After Dr Wright’s disc injury in 2001, she spent a few years trying to recover by doing regular McKenzie exercises (a mix of physical therapy and exercise), using non-steroidal anti-inflammatories and seeing a GP, physiotherapist and acupuncturist.

Although she could only work comfortably three days a week, Dr Wright decided to join with a business partner to open the Murwillumbah Vet Clinic. “With a new business, I didn’t want to turn work down, even though I was in quite a lot of pain. Living with chronic pain is hard.
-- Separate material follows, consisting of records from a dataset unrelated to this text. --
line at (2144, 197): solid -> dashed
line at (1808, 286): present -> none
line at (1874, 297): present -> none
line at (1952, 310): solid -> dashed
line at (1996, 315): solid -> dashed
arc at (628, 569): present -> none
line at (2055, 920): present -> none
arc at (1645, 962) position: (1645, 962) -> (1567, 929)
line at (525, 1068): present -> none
I had to minimise my lifting but when I was really bad, I couldn’t even get dressed.” After giving birth to her second child in 2008, her back deteriorated further and, after taking advice from specialists, Dr Wright had major surgery—a fusion of L5-S1 and a disc replacement of L4. Although she was nervous due to major risks, there was an immediate improvement. “If I had known how good it would be, I would have had the surgery years ago,” she says.
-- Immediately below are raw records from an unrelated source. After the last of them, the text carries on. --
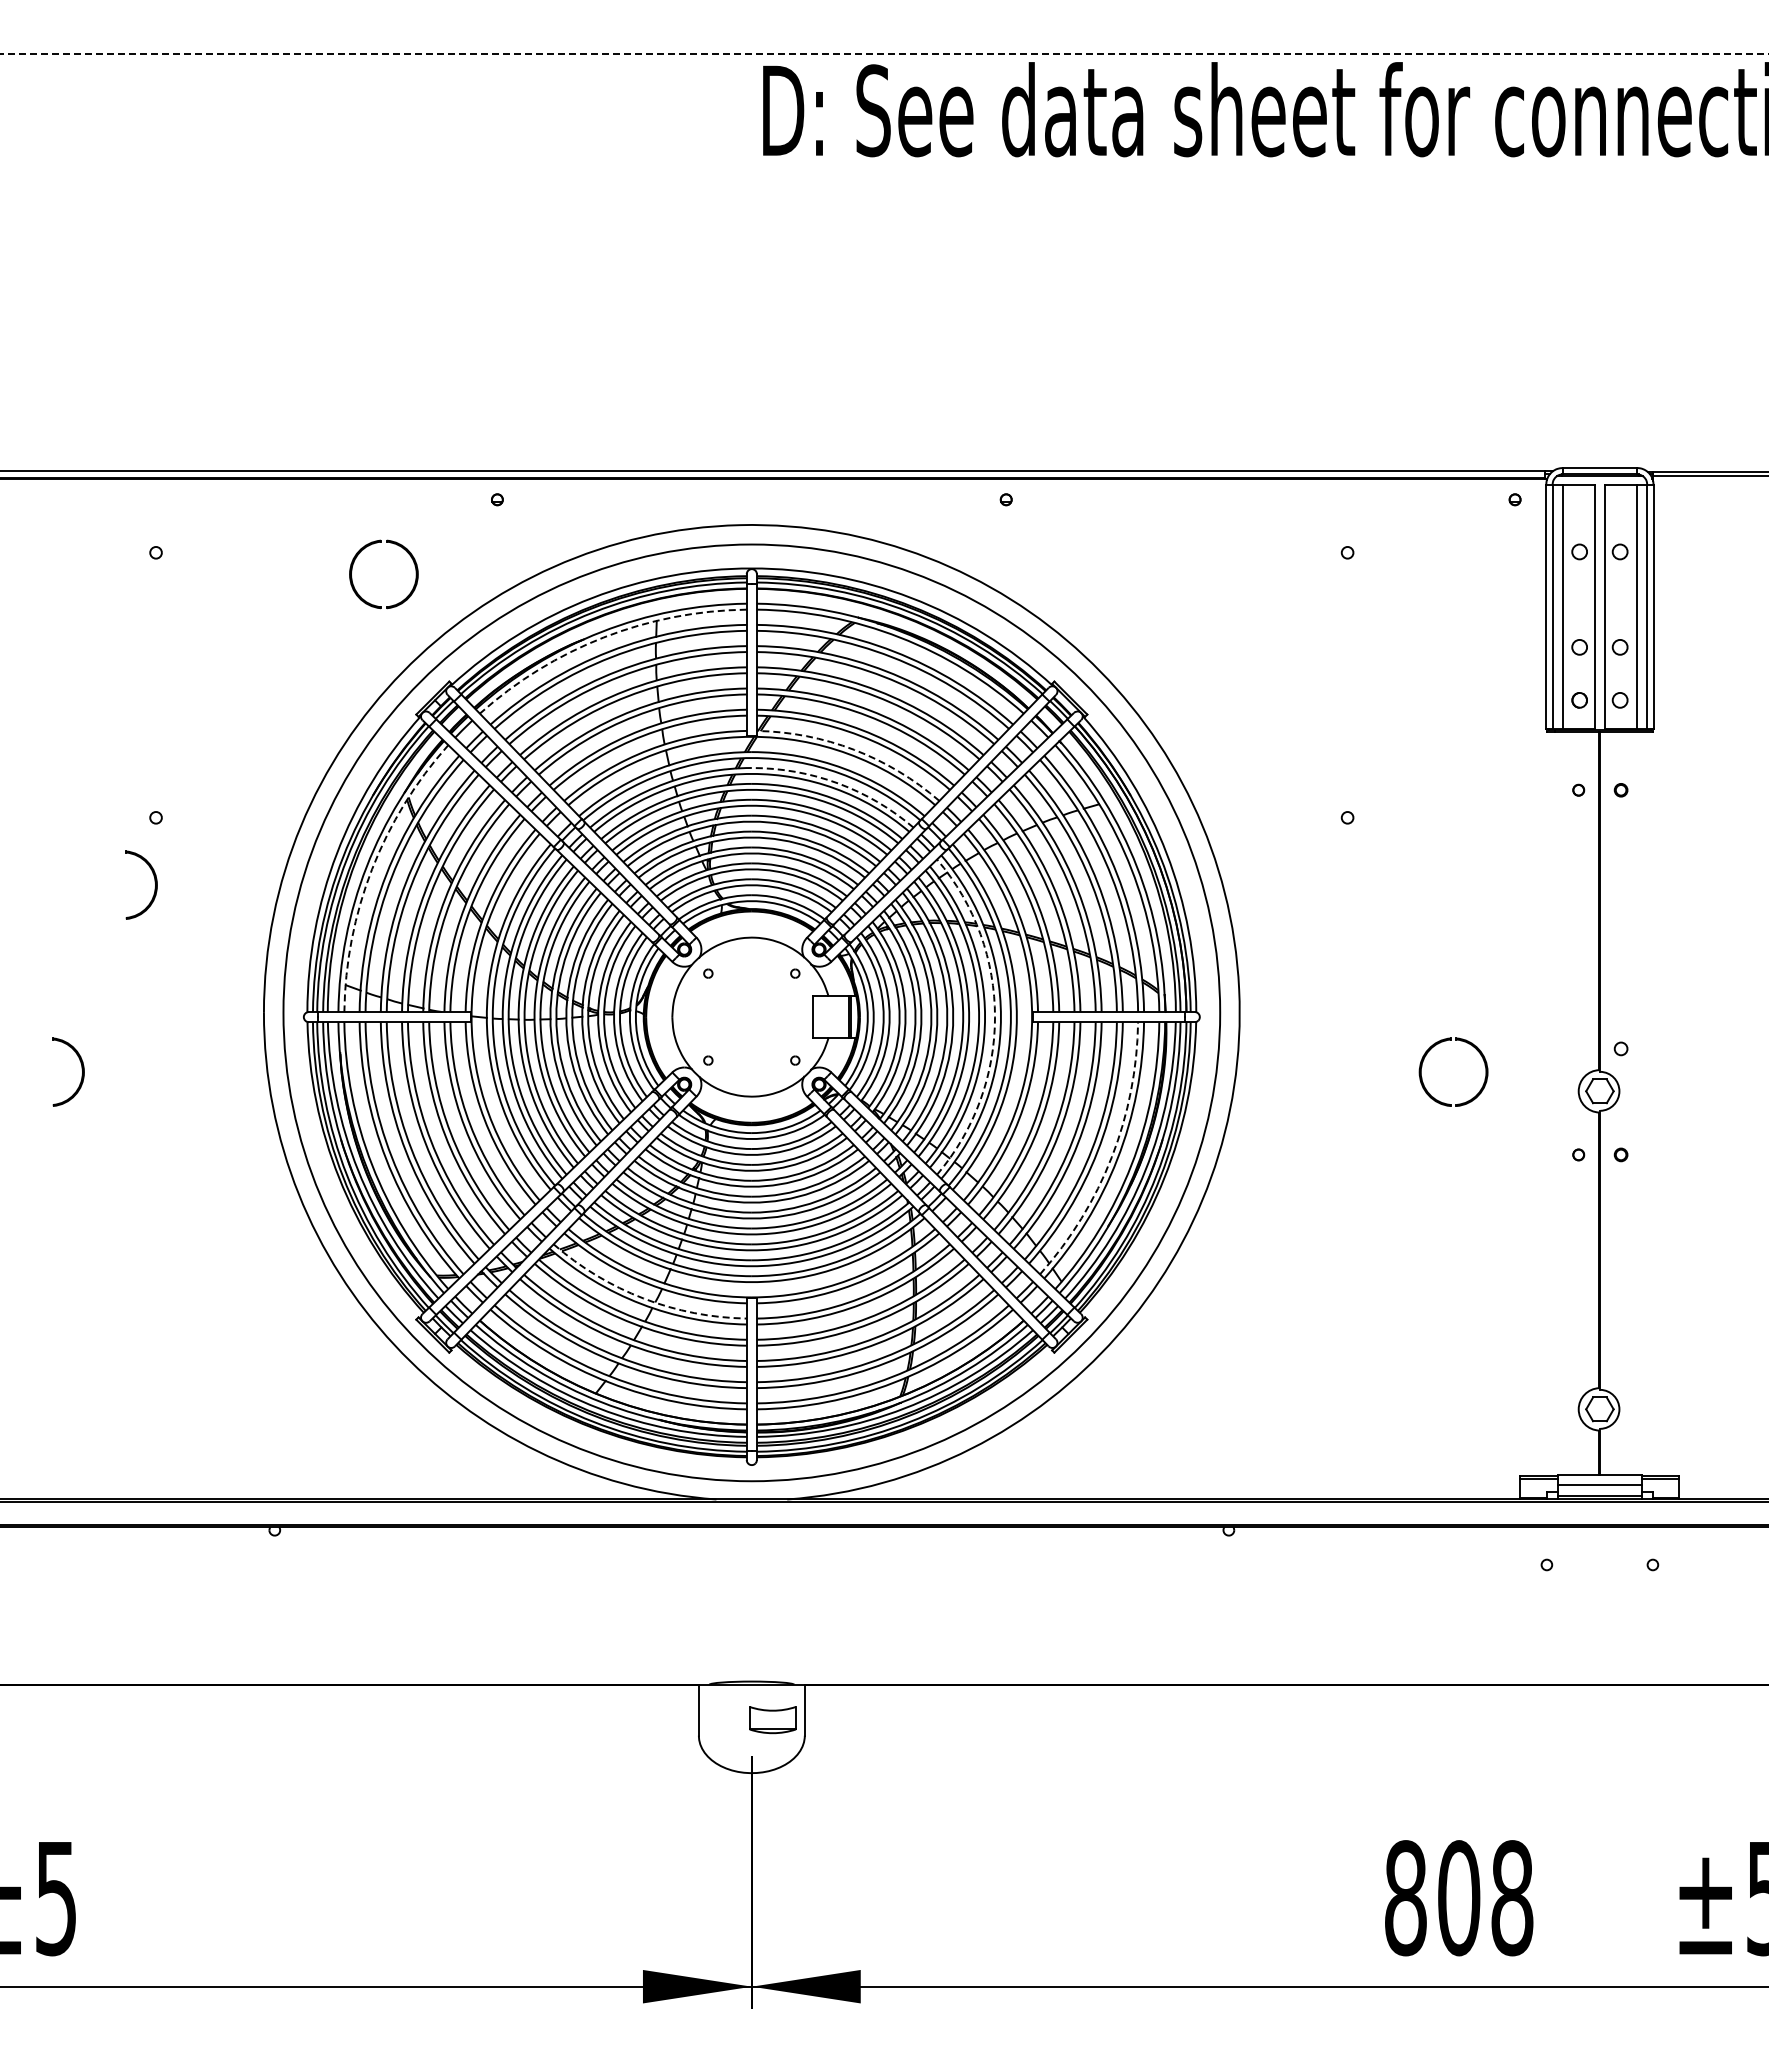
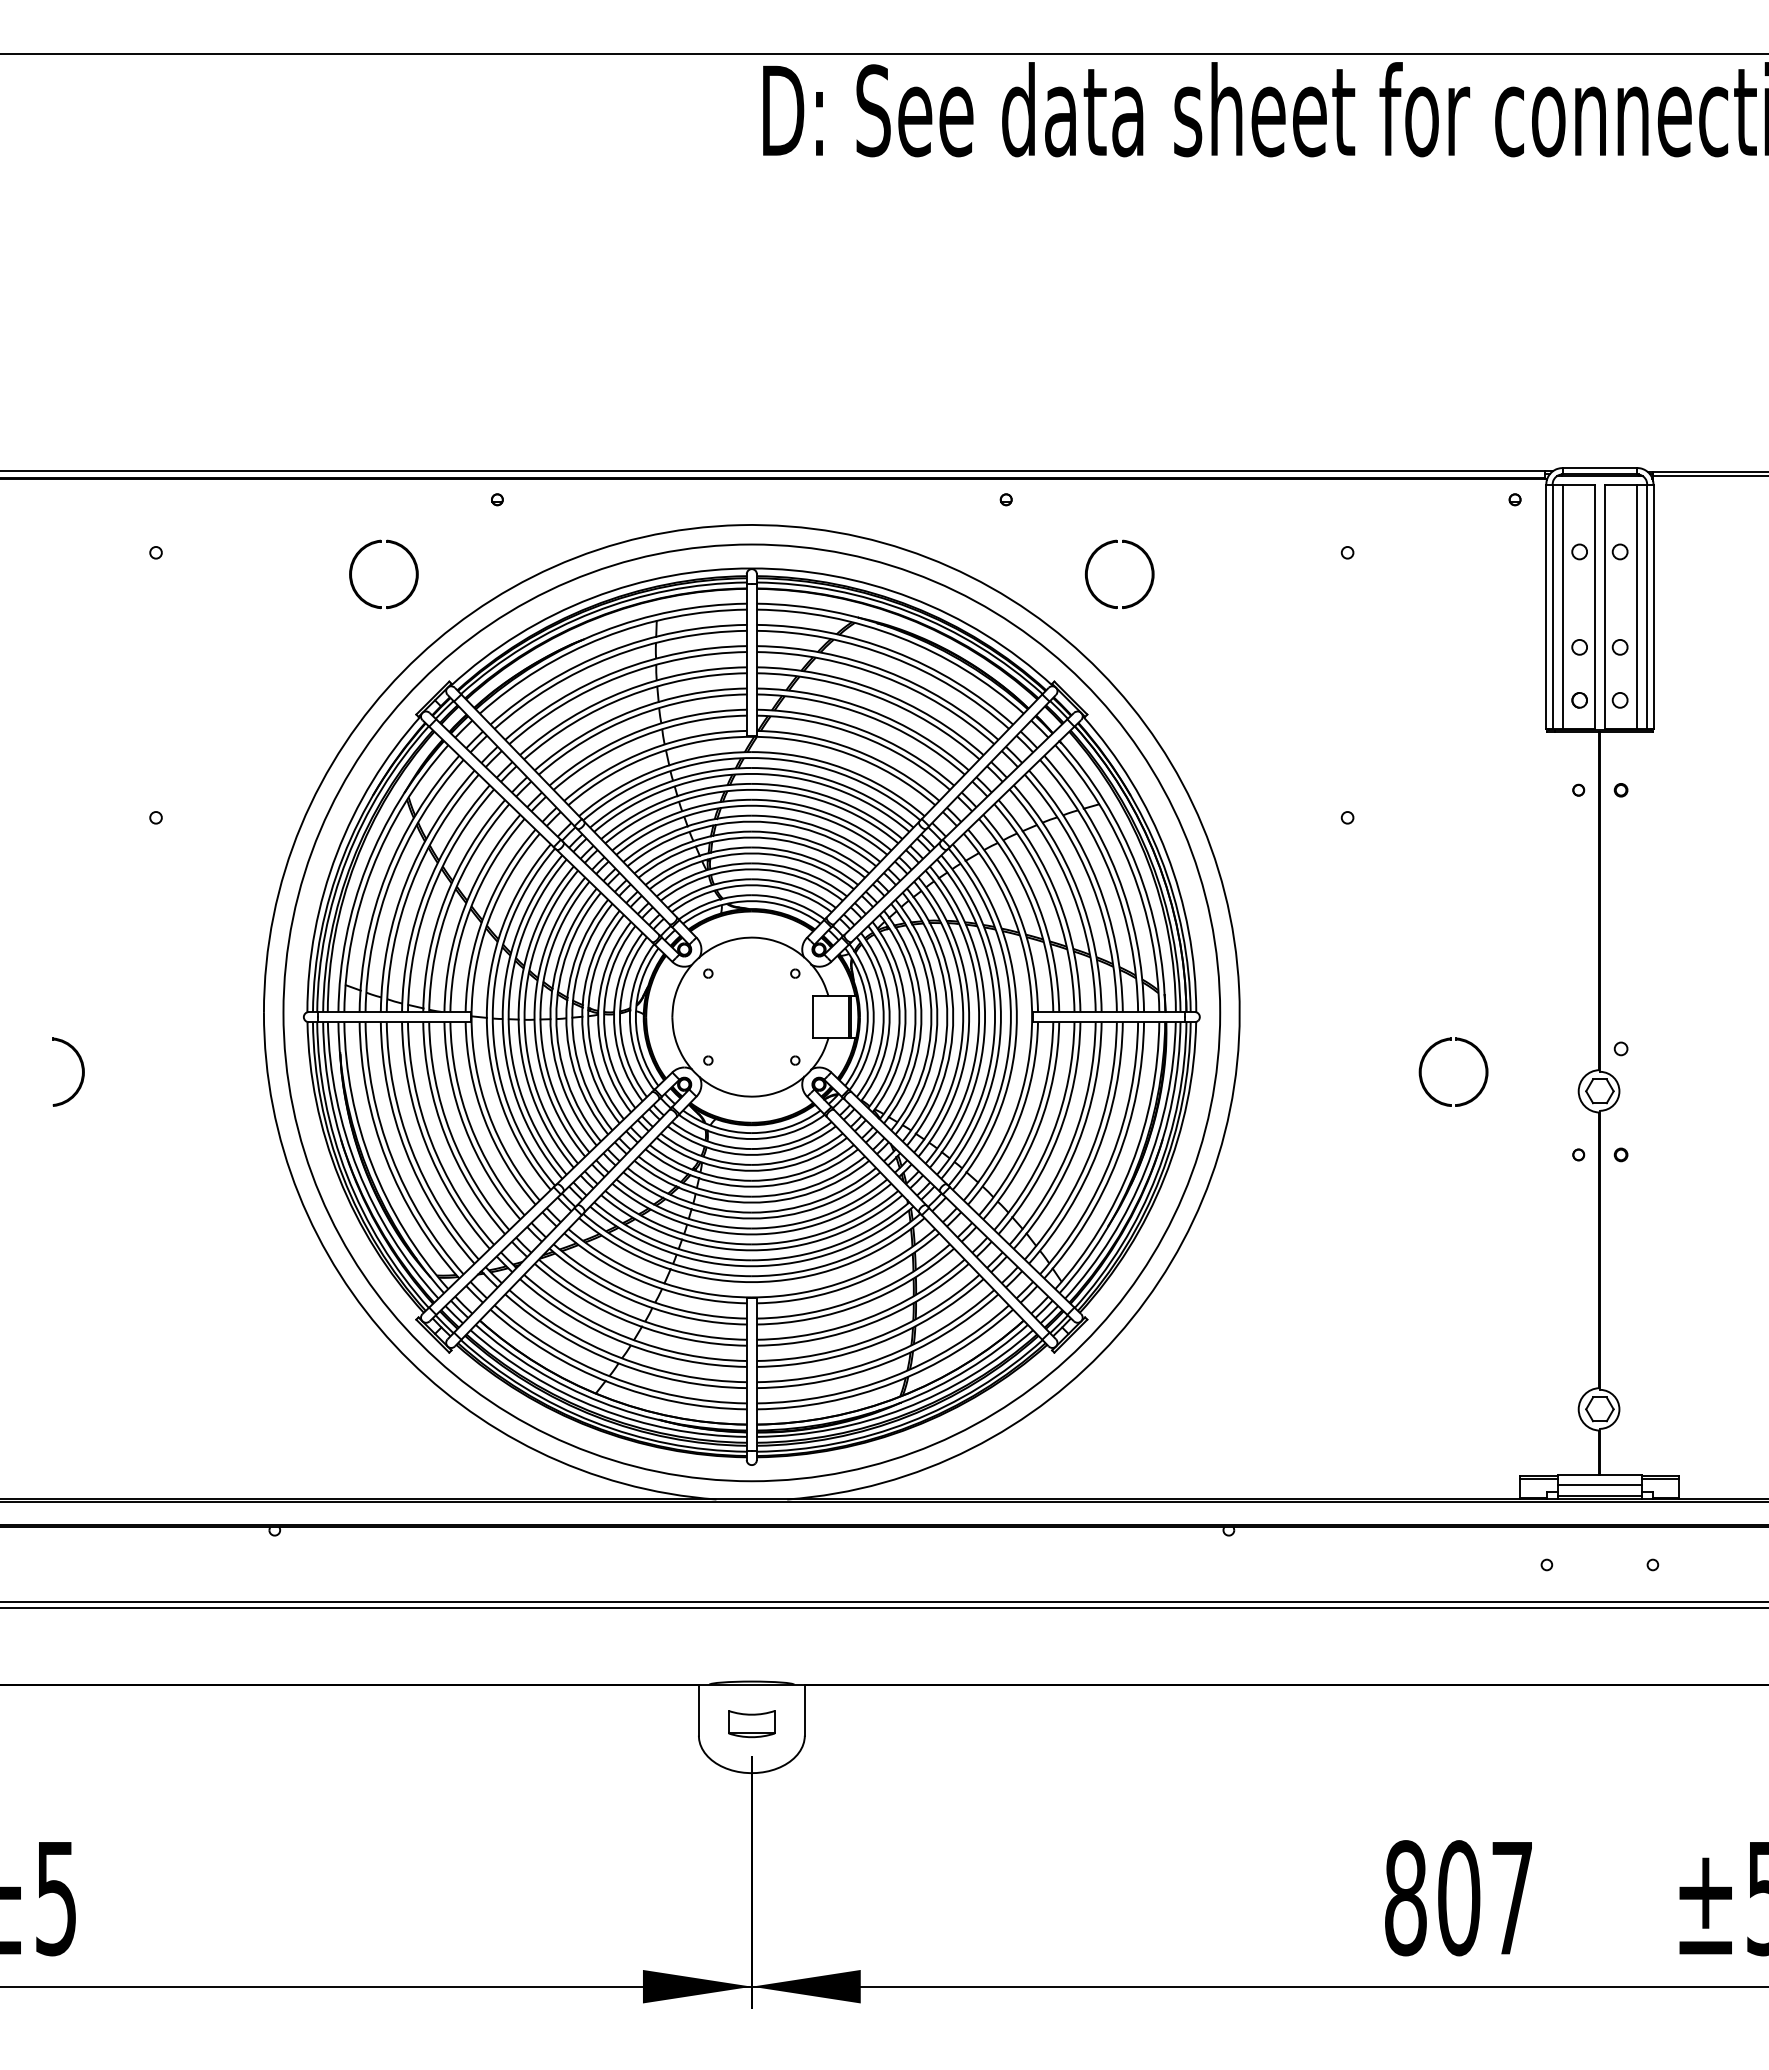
line at (883, 54): dashed -> solid
part at (1088, 578): none -> present
arc at (603, 637): dashed -> solid
arc at (854, 749): dashed -> solid
arc at (838, 783): dashed -> solid
arc at (372, 869): dashed -> solid
part at (154, 882): present -> none
arc at (995, 1017): dashed -> solid
arc at (1111, 1157): dashed -> solid
arc at (643, 1298): dashed -> solid
line at (883, 1602): none -> present
line at (883, 1607): none -> present
part at (772, 1720) position: (772, 1720) -> (751, 1724)
text at (1512, 1898): 808 -> 807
While Dr Wright’s chronic back pain was severe, sufferers usually recover after doing core-strengthening exercise, such as Pilates, yoga and the McKenzie method. The Veterinary Industry Guide to Workplace Safety was endorsed by the Australian Veterinary Association and Veterinary Nurses Council of Australia (VNCA). Overall, if a staff member has back pain, they should seek appropriate medical treatment and advice—not only for the initial injury and pain but also to manage their back health going forward.

According to VNCA national president Jacque Pollitt, prevention is better than cure. “We really need to ensure that we don’t accept or encourage a ‘tough as nails’ attitude that’s detrimental to your back in the short and long term,” she says.

A common issue for veterinary staff is dealing with animals in cages and kennels. “Ideally, if patients can move out of a low cage by themselves, this minimises the risk to the veterinary nurse—but this is not always possible,” says Pollitt. “The safe lifting posture should always be used, remembering to bend at the knees and watch your head. It’s always important to assess the condition of the patient, taking care with sedated or recovering animals to avoid unexpected situations.”

At veterinary practices and clinics, providing quality ergonomic equipment such as scissor-lift trolleys and stretchers can help alleviate lower back pain. “Clinics should promote safe working practices and aim to have kennel rooms with cages that are easily accessible,” advises Pollitt. “You also need to know how to lift properly. Our rule is that any animal over 10 kilos requires two people to lift it. We have a table in the consulting room and a table in the prep area that can move up and down.”

Dr Mark Craig notes that optimal ergonomics—such as saddle stools, office chairs and sit-to-stand desks—all help improve posture. He also notes that a hydraulic operating platform needs to be well positioned for veterinarians. “The cost of a suitable operating platform would be much less than the cost of medical care due to injury from sub-optimal ergonomics,” he says. “It’s a false economy not to do it.”